| Texte proposé |
----

Alimentation

Un logo pour les aliments malsains

Ottawa va imposer à ceux qui commercialisent des produits riches en gras saturés, en sucre et en sel de l’afficher sur le devant leurs emballages, avec un nouveau logo, le même pour tout le monde. Ce faisant, Santé Canada croit que plusieurs fabricants préféreront changer leurs recettes afin d’éviter cette mauvaise publicité.

« Les membres de l’industrie peuvent éviter le symbole proposé sur le devant de l’emballage en réduisant la quantité de sucres, de sodium et de gras saturés dans leurs produits », estime l’organisme dans ses documents préparatoires.

Les Canadiens ont jusqu’à vendredi pour participer aux consultations en ligne sur cette nouvelle mesure, qui sera obligatoire.

« On est bien contents de cette première étape », estime Corinne Voyer, directrice de la Coalition québécoise sur la problématique du poids, qui a déjà envoyé ses recommandations à Ottawa. Parmi celles-ci, l’importance d’adopter un règlement qui limiterait les autres allégations.

« Il nous apparaît indispensable d’imposer un contrôle des autres symboles référant à la valeur nutritive du produit apposés au-devant des aliments par les industriels. »

— Corinne Voyer

L’idée est donc d’empêcher un fabricant de noyer l’information négative imposée par Santé Canada dans une mer de symboles vantant un riche apport en fibres ou d’autres bienfaits autoproclamés.

Tous les aliments qui contiennent plus de 15 % de la valeur quotidienne maximale, pour chacun des indésirables, sont considérés comme à teneur élevée et porteront le logo. L’industrie alimentaire aura tout de même un délai de cinq ans pour afficher le symbole.

Les fabricants protestent

Malgré cela, des fabricants ont fait part de leur mécontentement à Santé Canada.

« Il est toujours utile de mieux informer le consommateur. Toutefois, nous croyons que la mesure d’affichage sur le devant de l’emballage n’est pas la solution à privilégier et aurait pour effet de se substituer à la consultation du tableau de valeur nutritive par le consommateur », a écrit le Conseil de la transformation alimentaire du Québec, qui représente les fabricants de la province. Le groupe estime que la mesure imposée par Ottawa ne donne pas une idée globale de la valeur des aliments. « La simplification risque d’avoir des incidences pernicieuses à long terme et incitera le consommateur à faire des choix qui ne sont pas nécessairement plus santé », écrit aussi le Conseil.

« Trop de sucre ou de sel peut nuire à la santé, mais un manque de nutriment “autres” peut être aussi dommageable. Il faut informer les consommateurs sur la façon d’évaluer un aliment dans sa globalité. »

----

| Données fournies |

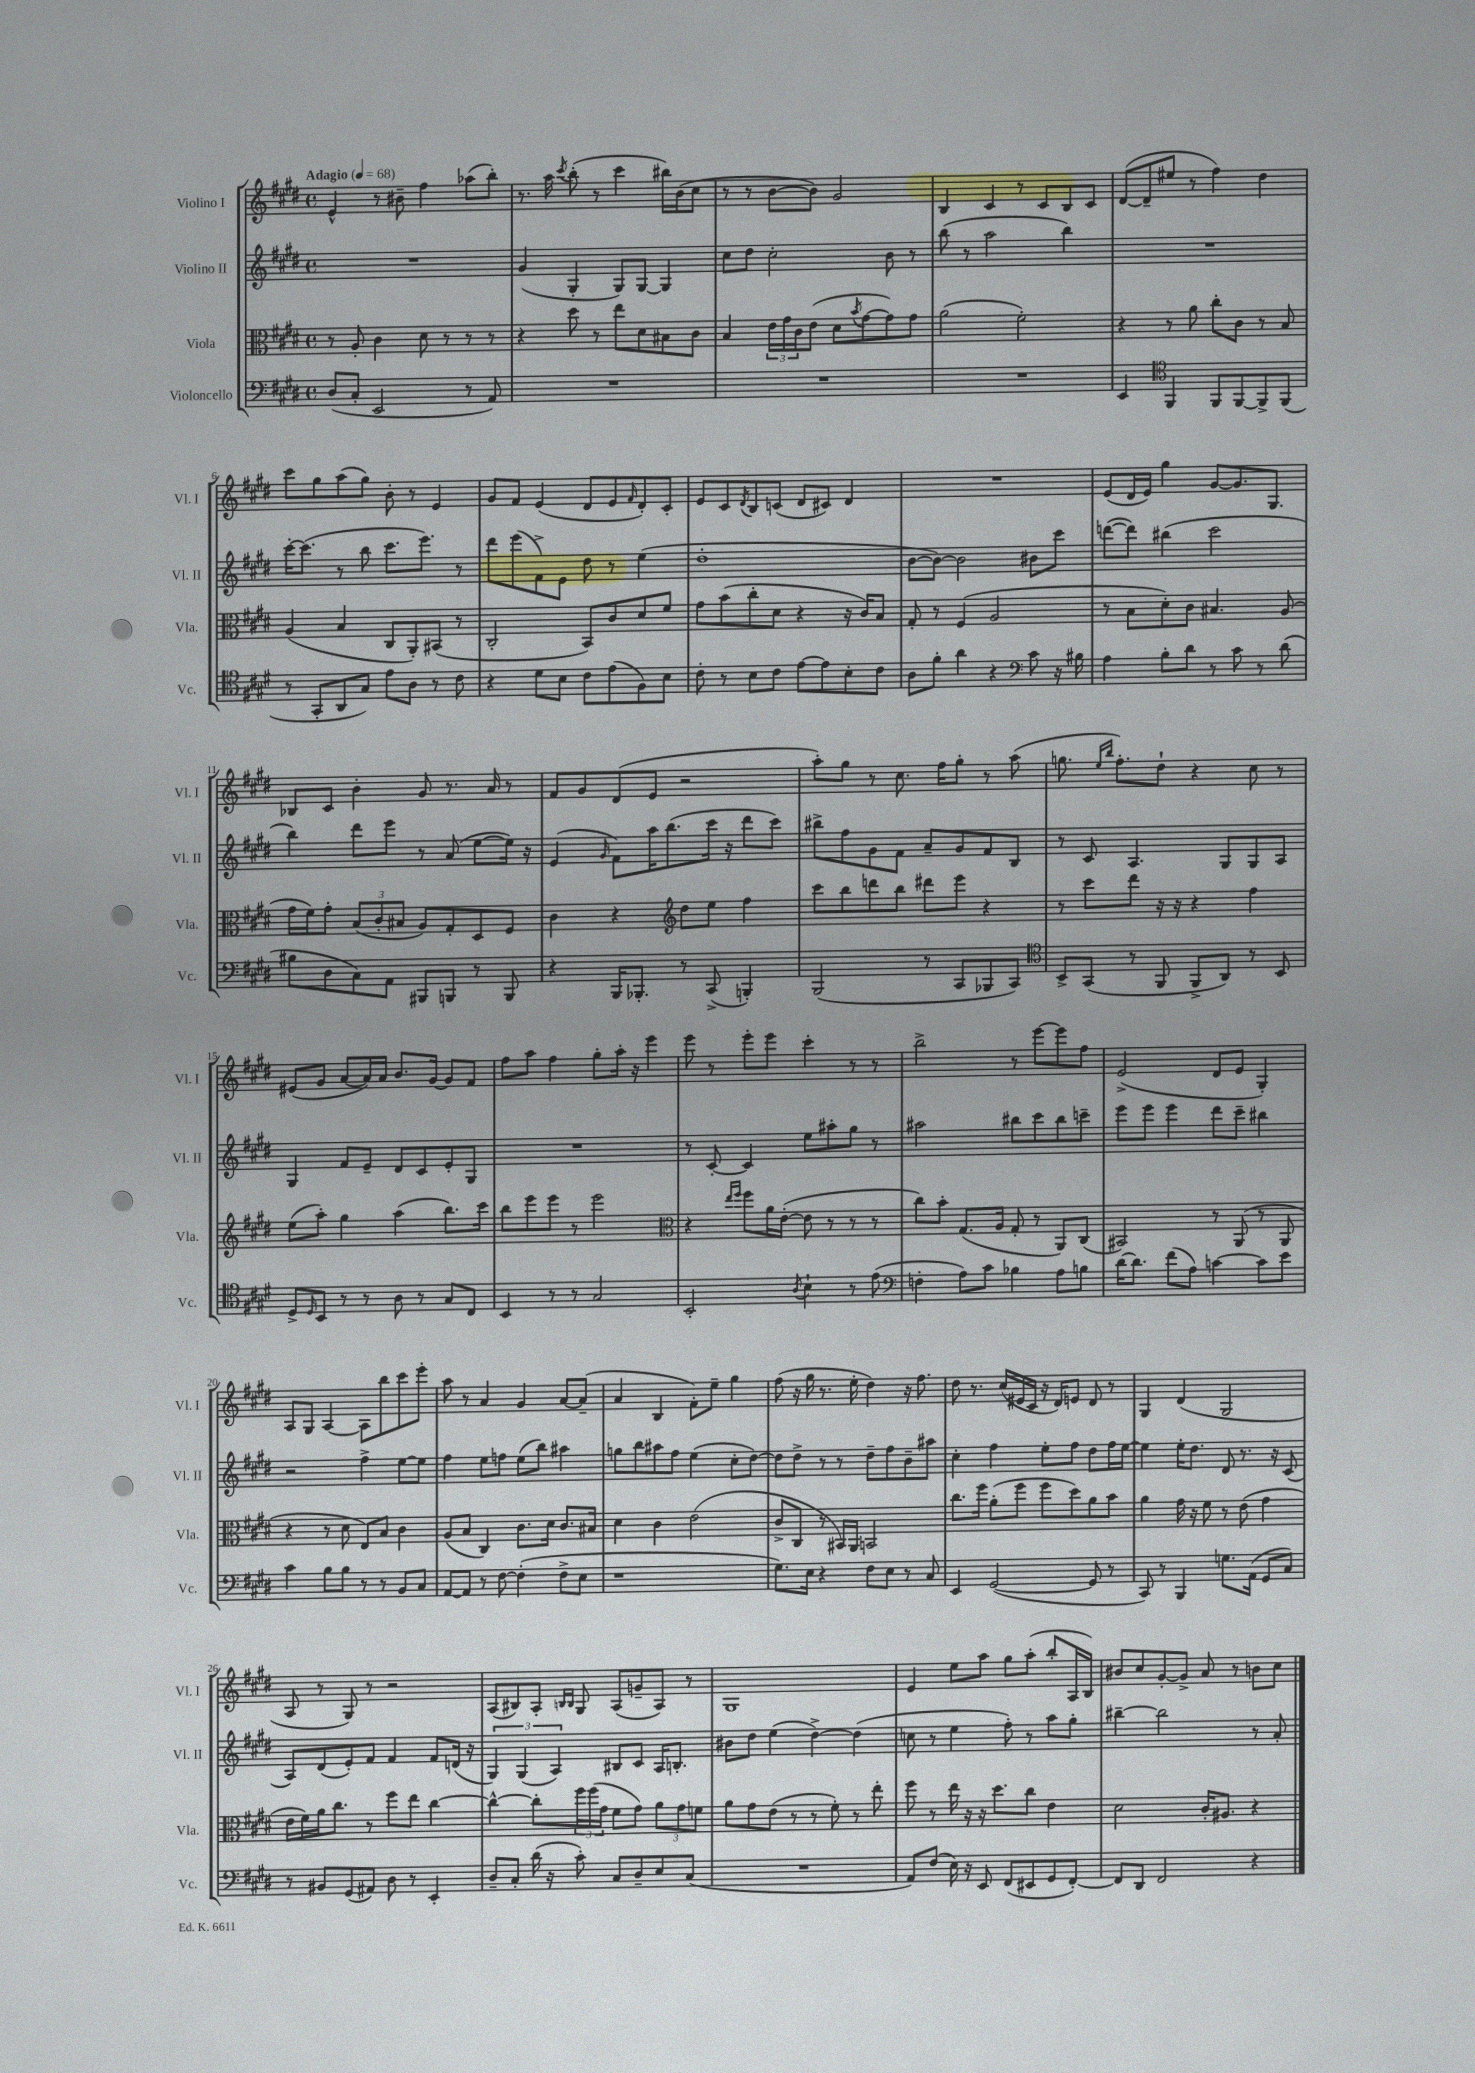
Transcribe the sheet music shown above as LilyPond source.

----

| Énoncé A |
Résumez en deux phrases l'article sur le logo des aliments malsains.
| Énoncé B |
Recopiez l'article sur le logo des aliments malsains en commençant par « Malgré cela, des » et en poursuivant jusqu'à « aussi le Conseil. ».
Ces données constituent un matériau distinct du texte.

| Corrigé A |
Ottawa va obliger les fabricants de produits riches en gras saturés, en sucre ou en sel (plus de 15 % de la valeur quotidienne maximale) à apposer un logo uniforme sur le devant des emballages, et Santé Canada pense que plusieurs d'entre eux changeront leurs recettes pour l'éviter ; l'industrie disposera d'un délai de cinq ans. La Coalition québécoise sur la problématique du poids salue cette première étape, tandis que le Conseil de la transformation alimentaire du Québec estime que la mesure ne donne pas une idée globale de la valeur des aliments.

| Corrigé B |
Malgré cela, des fabricants ont fait part de leur mécontentement à Santé Canada.

« Il est toujours utile de mieux informer le consommateur. Toutefois, nous croyons que la mesure d’affichage sur le devant de l’emballage n’est pas la solution à privilégier et aurait pour effet de se substituer à la consultation du tableau de valeur nutritive par le consommateur », a écrit le Conseil de la transformation alimentaire du Québec, qui représente les fabricants de la province. Le groupe estime que la mesure imposée par Ottawa ne donne pas une idée globale de la valeur des aliments. « La simplification risque d’avoir des incidences pernicieuses à long terme et incitera le consommateur à faire des choix qui ne sont pas nécessairement plus santé », écrit aussi le Conseil.